On the other hand, cloud based systems have available to them the latest and greatest deep neural network (DNN) based speech recognition technology, which makes a significant difference. They are very good at rejecting background noise and picking out the voice command over the screaming kids and loud TV. So they are more likely to 'get it right' than the local system, other things being mostly equal.
Also, systems like the Echo come with their own hardware. Voice control systems typically cannot use a single microphone, unless it is right in front of you. Picking up a voice in a room, with all its reflective surfaces and background noise is tricky, so voice control systems use what are called 'microphone arrays', which are a linear or circular collection of small microphones. The mic array hardware takes advantage of the slightly different arrival time of sounds to reject or reduce those not of interest, enhance those of interest, and to ignore reflections. And because it is done via sound wave phase trickery, there's no physical repositioning of a microphone that has to occur. It happens almost instantly.
These types of microphone arrays are available for third party use, but most of them are targeting the corporate conference room market, and hence are not commodity products. In days of old, many people would use a Microsoft Kinect box.
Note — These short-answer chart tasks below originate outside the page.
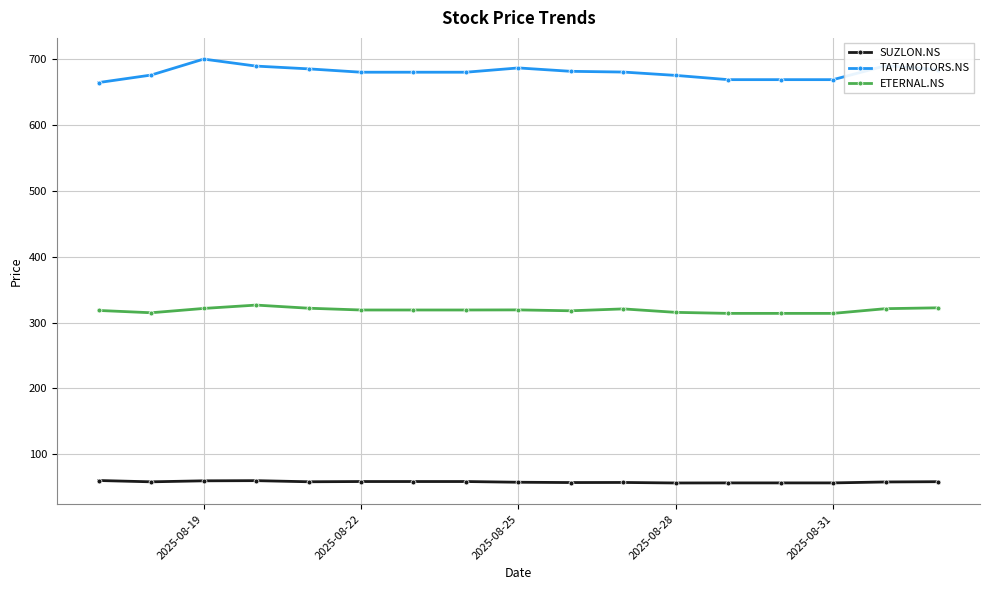

What is the minimum value for ETERNAL.NS?

314.0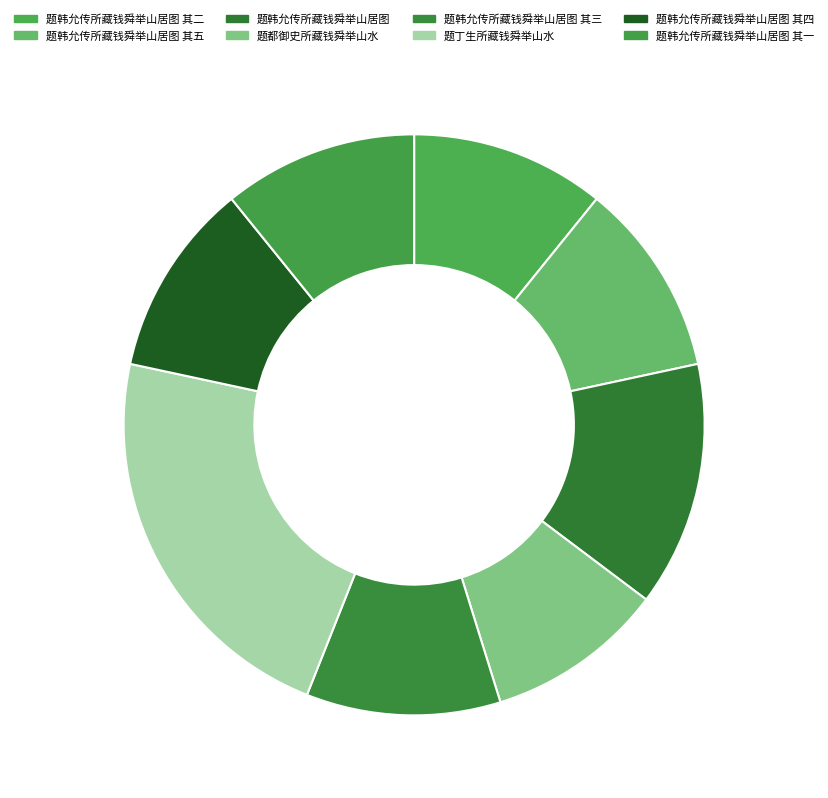

Which slice is the largest?

题丁生所藏钱舜举山水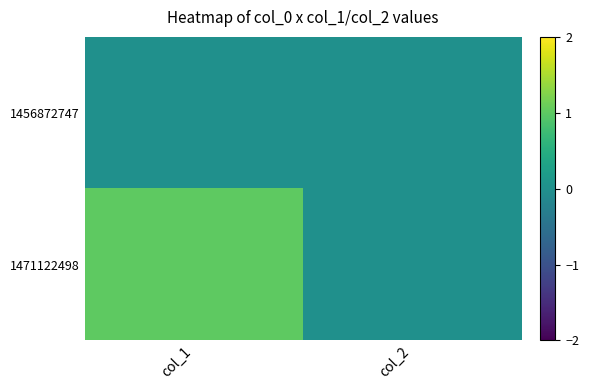

At how many categories does at least one series exceed 0?

1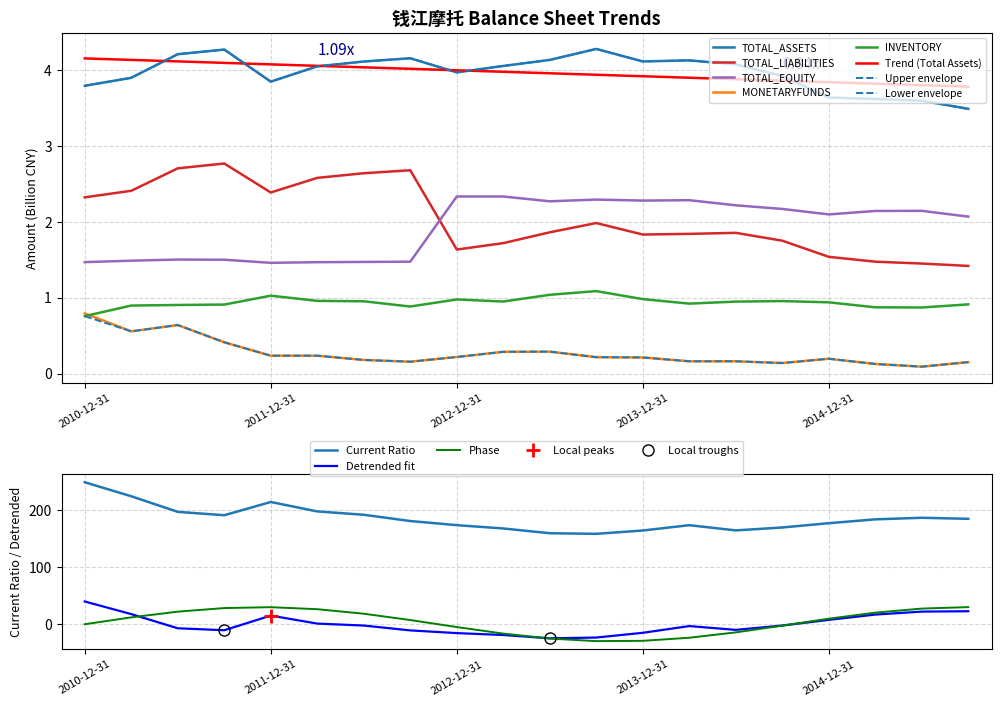

What is the difference between the second highest and second lowest values in the TOTAL_ASSETS series?

0.7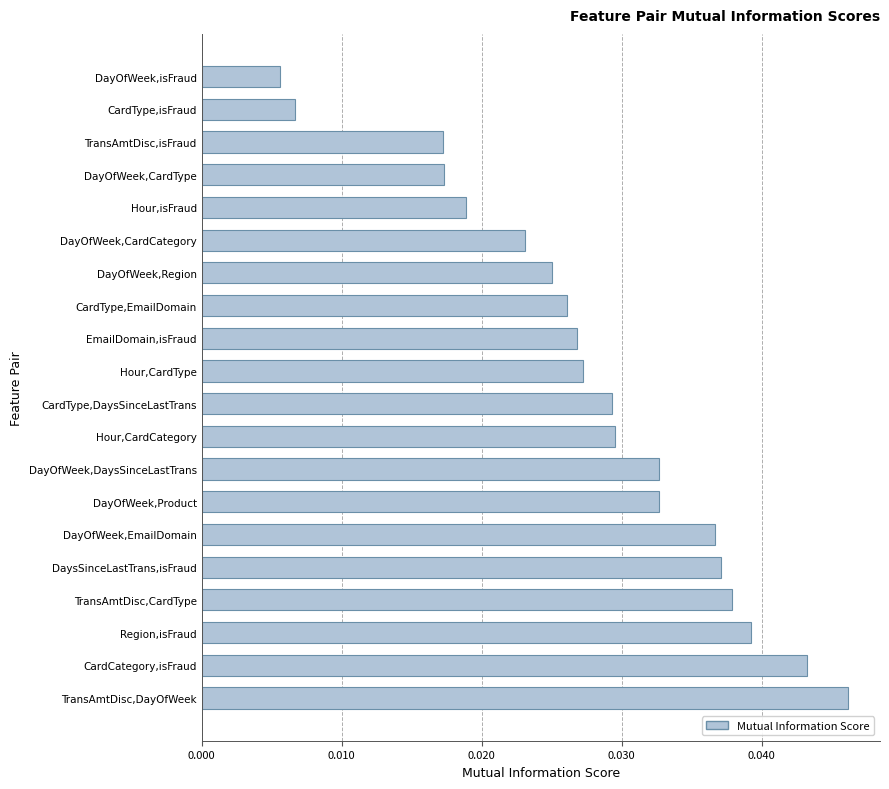

How many bars are there in total?

20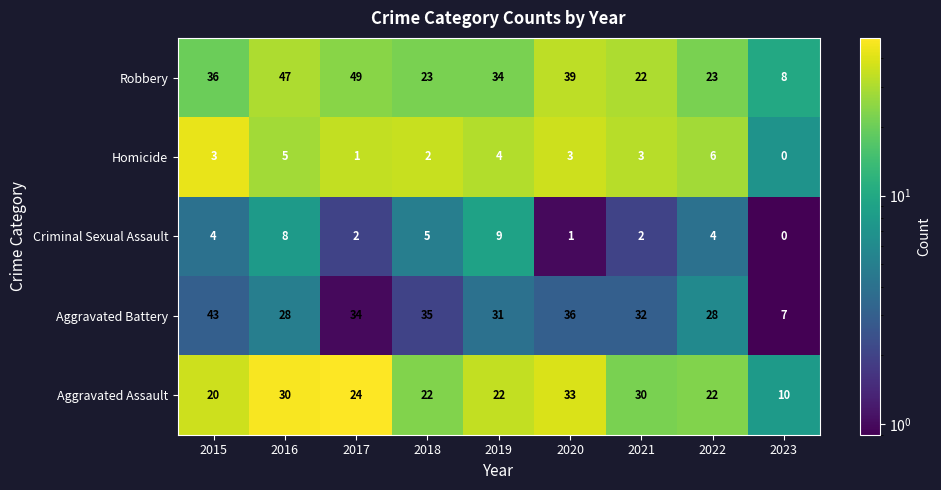

What is the spread (max minus min) of values at 2022?

24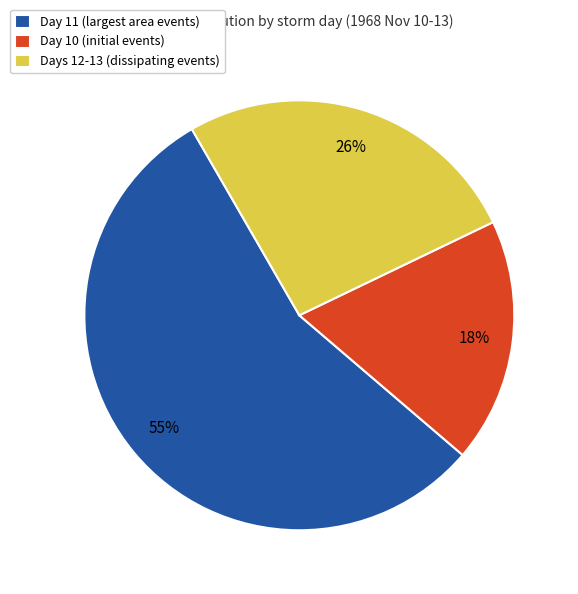

Which slice is the largest?

Day 11 (largest area events)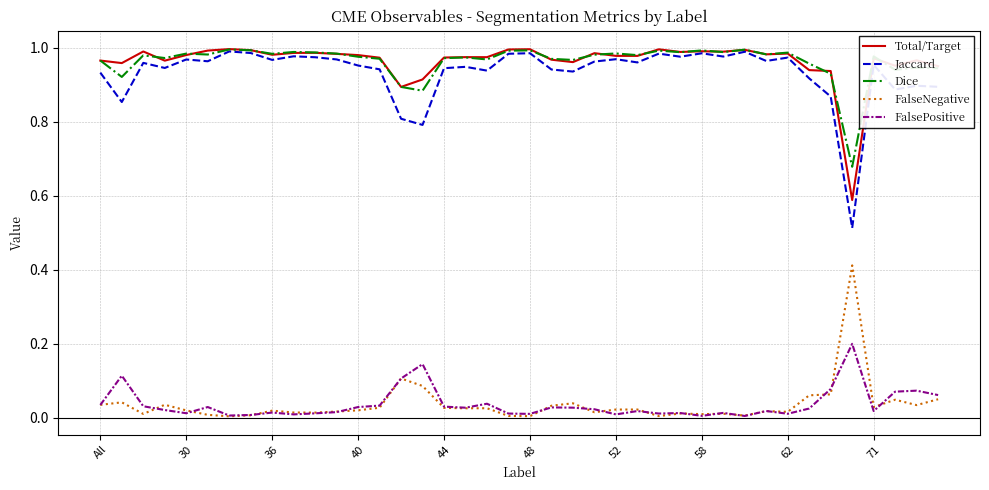

True or false: Total/Target and FalseNegative cross at least once.

False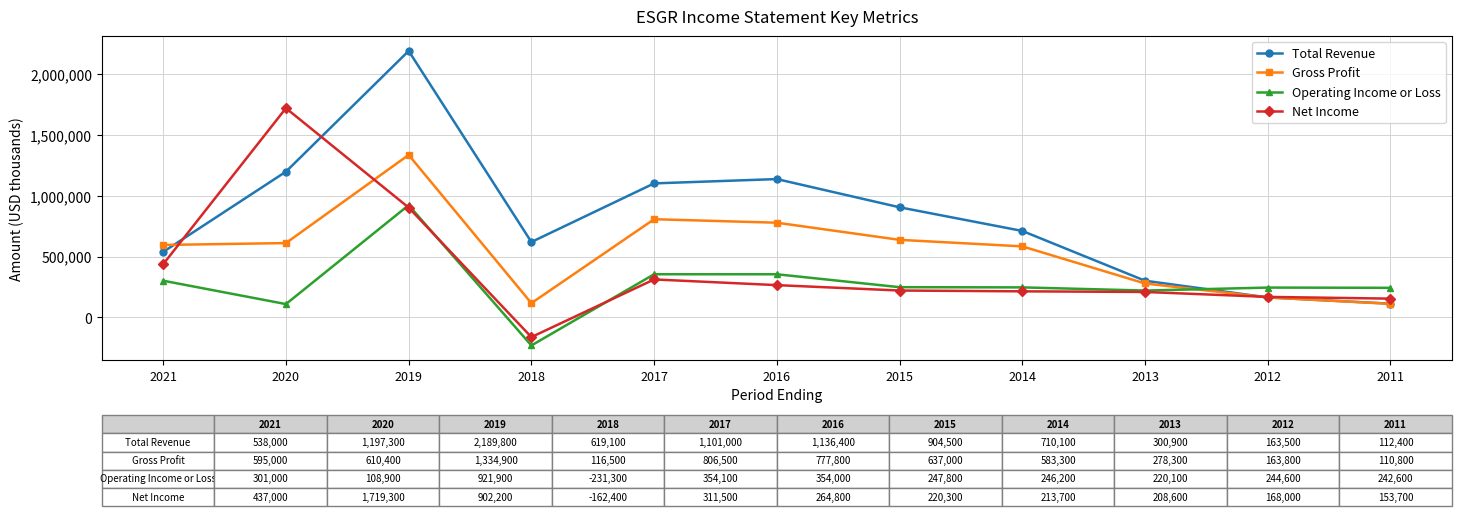

How many data points in Gross Profit are less than 595000?

5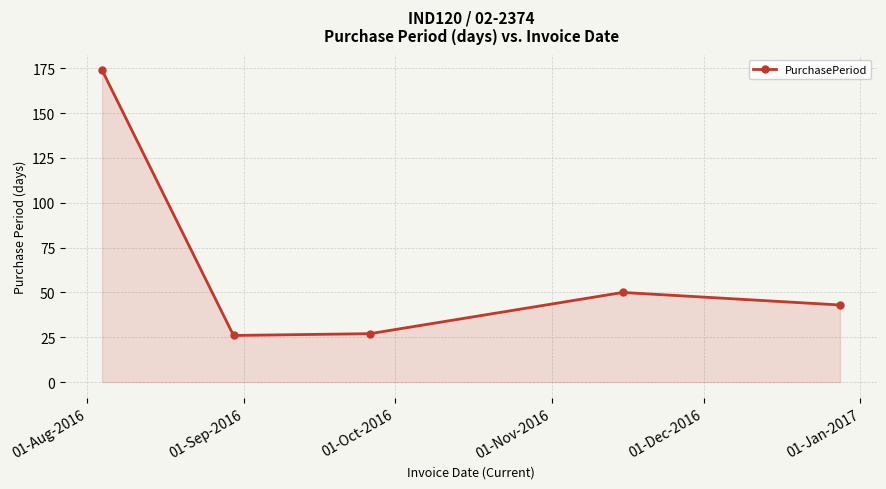

What is the value of the 5th point from the left?

43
It did many things, but among them, it had a fairly good mic array for this sort of work. But the Kinect has been discontinued. There are some DIY solutions, but those will only be useful to a very small niche of potential voice control users, willing to pick up a soldering iron, and their performance may or may not be on par with commercial solutions.
You can also greatly improve performance in some cases by using a compressor and noise gate, devices that are more typically associated with music production. But they can greatly increase success by reducing the incoming signal's dynamic range and by removing background noise between spoken commands. But of course, they will have to be well tuned, and that can be difficult since you may be a foot from the array or thirty feet. Some mic array products may have one or both of these capabilities built in to varying degrees of sophistication.
It's unlikely that high quality DNN based voice control systems are going to be available for all-local use soon, at least none that are open systems that can be interfaced to by automation systems, and which are reasonably priced for end users. Such systems require enormous amounts of data to train the neural network, and that is a huge barrier to entry into this world, so most companies will keep that advantage to themselves and tie you to their cloud platforms in the bargain. And of course, they can use all those incoming customer commands as ongoing training fodder, further refining their neural networks, an advantage that an all local product would not have.
In the end, you have to pick your own poison, as the saying goes.